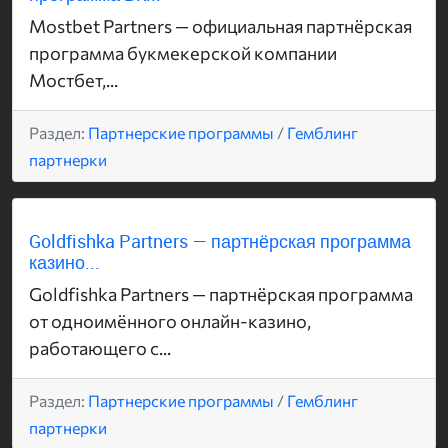
Mostbet Partners — официальная партнёрская
программа букмекерской компании
Мостбет,...
Раздел:
Партнерские программы
/
Гемблинг
партнерки
Goldfishka Partners — партнёрская программа
казино...
Goldfishka Partners — партнёрская программа
от одноимённого онлайн-казино,
работающего с...
Раздел:
Партнерские программы
/
Гемблинг
партнерки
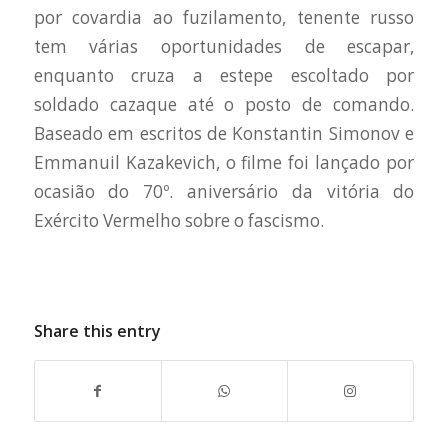
por covardia ao fuzilamento, tenente russo
tem várias oportunidades de escapar,
enquanto cruza a estepe escoltado por
soldado cazaque até o posto de comando.
Baseado em escritos de Konstantin Simonov e
Emmanuil Kazakevich, o filme foi lançado por
ocasião do 70º. aniversário da vitória do
Exército Vermelho sobre o fascismo.
Share this entry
--------------------------------------------------
_Task item:_ Return only what runs from the line containing "ocasião do 70º. aniversário da vitória do" to the last line of the records above, both ends included, exactly as written.

_Solution to this exercise:_
ocasião do 70º. aniversário da vitória do
Exército Vermelho sobre o fascismo.
Share this entry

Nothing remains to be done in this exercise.